Cod Tongue
Cod Tongue
Newfoundland doesn’t waste time flirting with you – its beauty drops your jaw to your chest at first sight. The flight into St John’s reveals the rugged coastline and the rolling ocean swells that define it. Cape Spear is easy to find with its old lighthouse and its newer replacement reaching up to the sky to greet us. Newfoundland is a rocky coast, much like Maine, Ireland, Portugal and other North Atlantic coasts that feel the wrath of the ocean. I feel at home here immediately. This is a place I could live in… or at least return to again soon.
Newfoundland is strongly associated with the Atlantic Cod, a lovely freckled fish that fed generations and once thrived in the ocean from here to Cape Cod, Massachusetts. So thick you could walk on them its said. At least until massive overfishing fueled by highly efficient bottom trawlers scooped up cod by the millions.
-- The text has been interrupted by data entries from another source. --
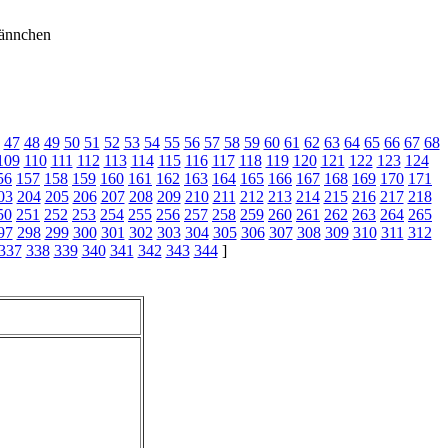
ännchen
47
48
49
50
51
52
53
54
55
56
57
58
59
60
61
62
63
64
65
66
67
68
109
110
111
112
113
114
115
116
117
118
119
120
121
122
123
124
56
157
158
159
160
161
162
163
164
165
166
167
168
169
170
171
03
204
205
206
207
208
209
210
211
212
213
214
215
216
217
218
50
251
252
253
254
255
256
257
258
259
260
261
262
263
264
265
97
298
299
300
301
302
303
304
305
306
307
308
309
310
311
312
337
338
339
340
341
342
343
344
]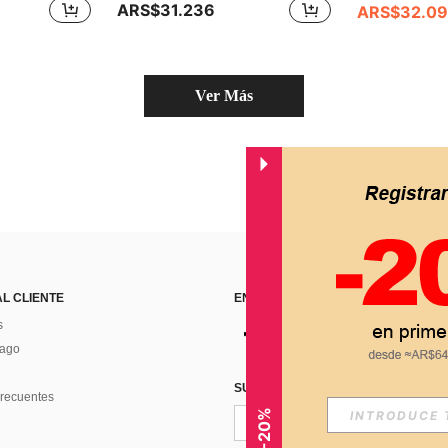
ARS$31.236
ARS$32.0
Ver Más
AL CLIENTE
ENCUÉNTRANOS EN
s
Pago
SUSCRÍBETE PARA RECIBIR OFERTA
recuentes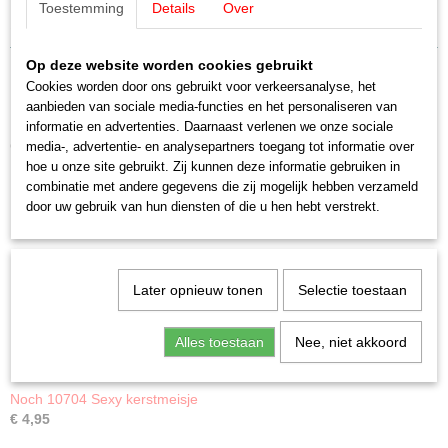
Toestemming
Details
Over
Schaal
1:87
H0 (1:87)
Staat
Op deze website worden cookies gebruikt
Nieuw
Cookies worden door ons gebruikt voor verkeersanalyse, het
aanbieden van sociale media-functies en het personaliseren van
informatie en advertenties. Daarnaast verlenen we onze sociale
Ook interessant
media-, advertentie- en analysepartners toegang tot informatie over
hoe u onze site gebruikt. Zij kunnen deze informatie gebruiken in
combinatie met andere gegevens die zij mogelijk hebben verzameld
door uw gebruik van hun diensten of die u hen hebt verstrekt.
Later opnieuw tonen
Selectie toestaan
Alles toestaan
Nee, niet akkoord
Noch 10704 Sexy kerstmeisje
€ 4,95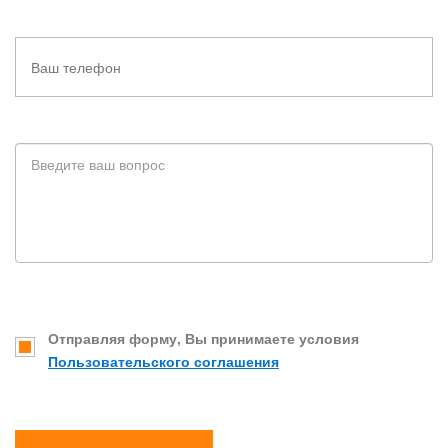
Отправляя форму, Вы принимаете условия
Пользовательского соглашения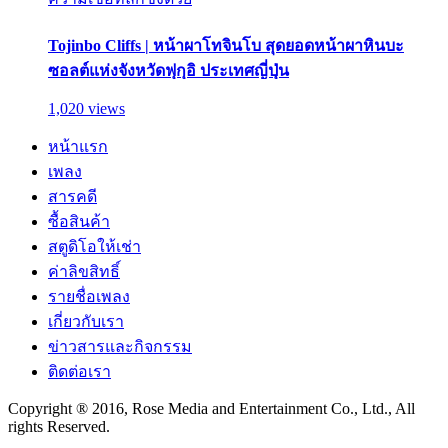
Tojinbo Cliffs | หน้าผาโทจินโบ สุดยอดหน้าผาหินบะ
ซอลต์แห่งจังหวัดฟุกุอิ ประเทศญี่ปุ่น
1,020 views
หน้าแรก
เพลง
สารคดี
ซื้อสินค้า
สตูดิโอให้เช่า
ค่าลิขสิทธิ์
รายชื่อเพลง
เกี่ยวกับเรา
ข่าวสารและกิจกรรม
ติดต่อเรา
Copyright ® 2016, Rose Media and Entertainment Co., Ltd., All
rights Reserved.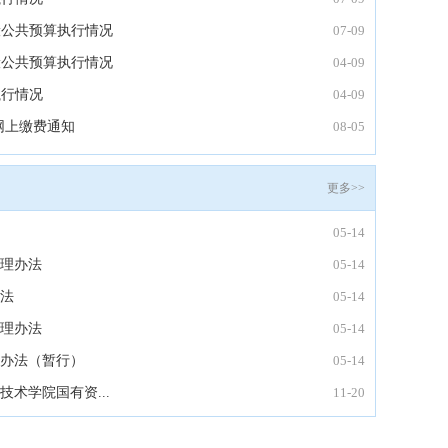
般公共预算执行情况
07-09
般公共预算执行情况
04-09
执行情况
04-09
生网上缴费通知
08-05
更多>>
05-14
理办法
05-14
法
05-14
理办法
05-14
办法（暂行）
05-14
技术学院国有资...
11-20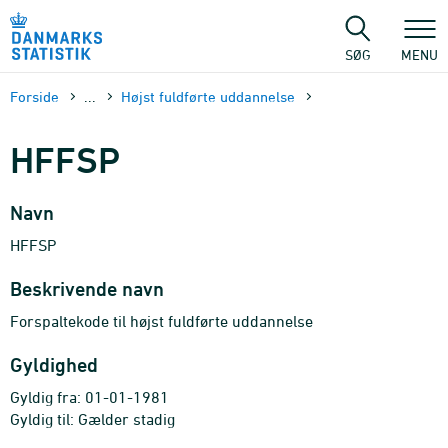
Gå
til
sidens
SØG
MENU
indhold
Forside
...
Højst fuldførte uddannelse
HFFSP
Navn
HFFSP
Beskrivende navn
Forspaltekode til højst fuldførte uddannelse
Gyldighed
Gyldig fra: 01-01-1981
Gyldig til: Gælder stadig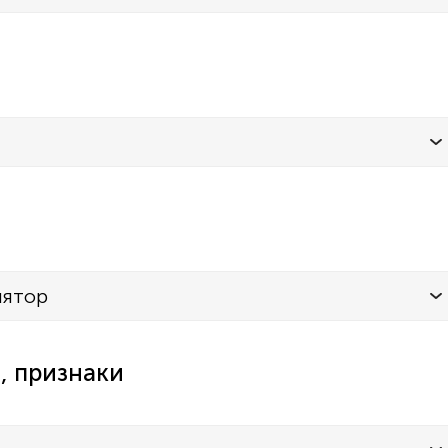
лятор
, признаки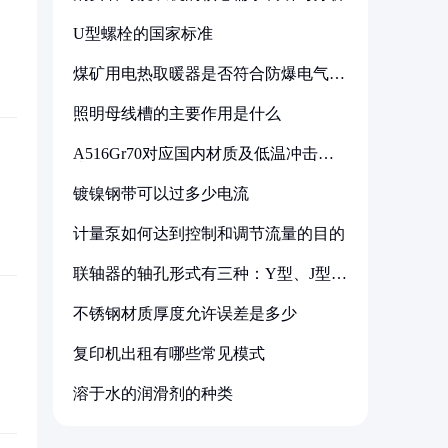
U型螺栓的国家标准
煤矿用电热取暖器是否符合防爆电气设
备标准
照明母线槽的主要作用是什么
A516Gr70对应国内材质及低温冲击要
求解析
镀镍钢带可以过多少电流
计量泵如何达到控制和调节流量的目的
联轴器的轴孔形式有三种：Y型、J型、
Z型
不锈钢材质厚度允许误差是多少
复印机出租有哪些常见模式
溶于水的润滑剂的种类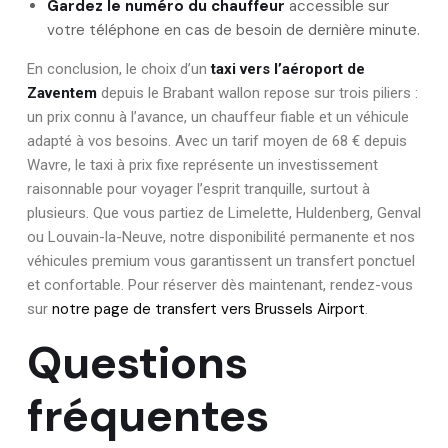
Gardez le numéro du chauffeur
accessible sur
votre téléphone en cas de besoin de dernière minute.
En conclusion, le choix d’un
taxi vers l’aéroport de
Zaventem
depuis le Brabant wallon repose sur trois piliers :
un prix connu à l’avance, un chauffeur fiable et un véhicule
adapté à vos besoins. Avec un tarif moyen de 68 € depuis
Wavre, le taxi à prix fixe représente un investissement
raisonnable pour voyager l’esprit tranquille, surtout à
plusieurs. Que vous partiez de Limelette, Huldenberg, Genval
ou Louvain-la-Neuve, notre disponibilité permanente et nos
véhicules premium vous garantissent un transfert ponctuel
et confortable. Pour réserver dès maintenant, rendez-vous
notre page de transfert vers Brussels Airport
sur
.
Questions
fréquentes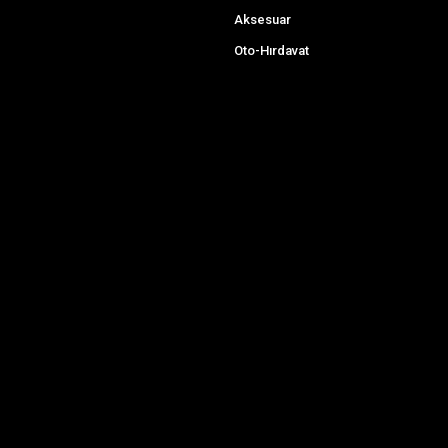
Aksesuar
Oto-Hırdavat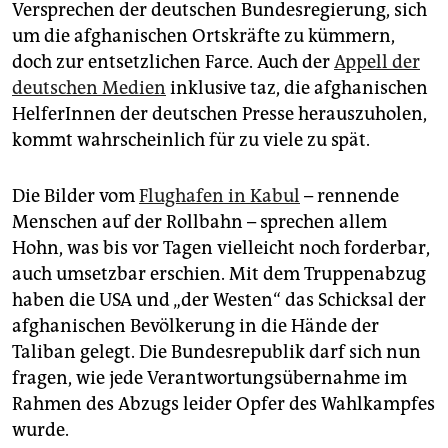
epaper login
Versprechen der deutschen Bundesregierung, sich
um die afghanischen Ortskräfte zu kümmern,
doch zur entsetzlichen Farce. Auch der
Appell der
deutschen Medien
inklusive taz, die afghanischen
HelferInnen der deutschen Presse herauszuholen,
kommt wahr­scheinlich für zu viele zu spät.
Die Bilder vom
Flughafen in Kabul
– rennende
Menschen auf der Rollbahn – sprechen allem
Hohn, was bis vor Tagen vielleicht noch forderbar,
auch umsetzbar erschien. Mit dem Truppenabzug
haben die USA und „der Westen“ das Schicksal der
afghanischen Bevölkerung in die Hände der
Taliban gelegt. Die Bundesrepublik darf sich nun
fragen, wie jede Verantwortungsübernahme im
Rahmen des Abzugs leider Opfer des Wahlkampfes
wurde.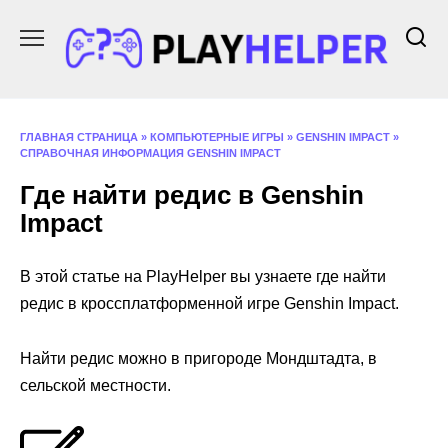
Перейти
к
содержанию
ГЛАВНАЯ СТРАНИЦА
»
КОМПЬЮТЕРНЫЕ ИГРЫ
»
GENSHIN IMPACT
»
СПРАВОЧНАЯ ИНФОРМАЦИЯ GENSHIN IMPACT
Где найти редис в Genshin
Impact
В этой статье на PlayHelper вы узнаете где найти
редис в кроссплатформенной игре Genshin Impact.
Найти редис можно в пригороде Мондштадта, в
сельской местности.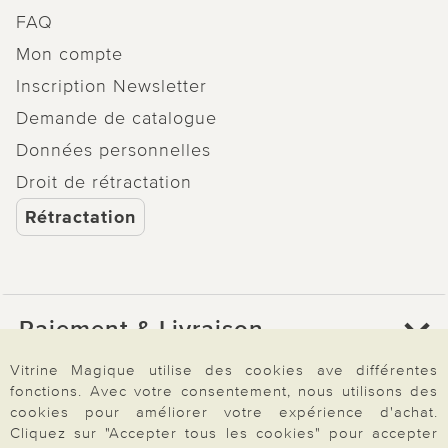
FAQ
Mon compte
Inscription Newsletter
Demande de catalogue
Données personnelles
Droit de rétractation
Rétractation
Paiement & Livraison
Vitrine Magique utilise des cookies ave différentes
fonctions. Avec votre consentement, nous utilisons des
À propos de nous
cookies pour améliorer votre expérience d'achat.
Cliquez sur "Accepter tous les cookies" pour accepter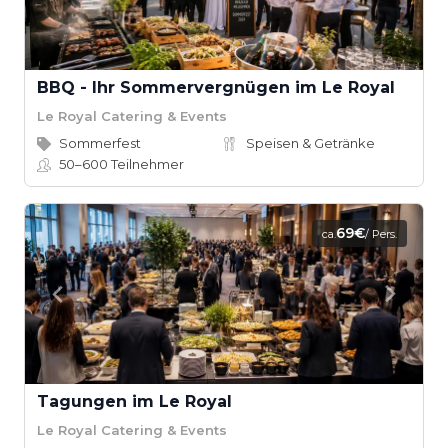
BBQ - Ihr Sommervergnügen im Le Royal
Le Royal Catering & Events
Sommerfest
Speisen & Getränke
50–600
Teilnehmer
69€
ca.
/ Pers.
Tagungen im Le Royal
Le Royal Catering & Events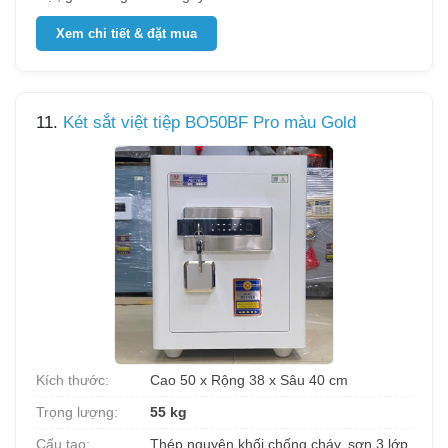
Xem chi tiết & đặt mua
11.
Két sắt việt tiệp BO50BF Pro màu Gold
Kích thước:
Cao 50 x Rộng 38 x Sâu 40 cm
Trọng lượng:
55 kg
Cấu tạo:
Thép nguyên khối chống cháy, sơn 3 lớp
Scientists were slow to sound the alarm, but eventually the entire fishing grounds were closed in 1992. With the closing of the fishing grounds the lives of tens of thousands of fishermen and their families were changed.
Almost 30 years later the cod are slowly rebounding. The fishing industry, which shifted to crab and shrimp but never fully recovered, isn’t there just yet. Cod offers a great lesson in sustainability, responsible self-governing, corporate greed, weak political leadership and tradition that dies hard, even in the face of overwhelming evidence. The climate change, coal and fracking debaters today would do well to look closely at the Grand Banks to see what happens when you aren’t open to facts that differ from your current point of view.
Cod tongue is a uniquely Newfoundland treat. I ordered it at a bar in St John’s Harbor just to try it. Frankly it was a bit fatty and chewy for my tastes, but I finished the appetizer anyway. I like to try new things, just as I like to visit new places. And I don’t like to waste food. Especially endangered food. Cod borders on mystical in the land of Alexander’s Map, and by God I was going to give it a go. It’s not really the tongue, more like the cheek of the fish. Kids would cut out this throwaway part of the fish to bring home to the family to cook. Over time it came to identify this place almost as much as the unique Irish-Canadian brogue identifies the people here.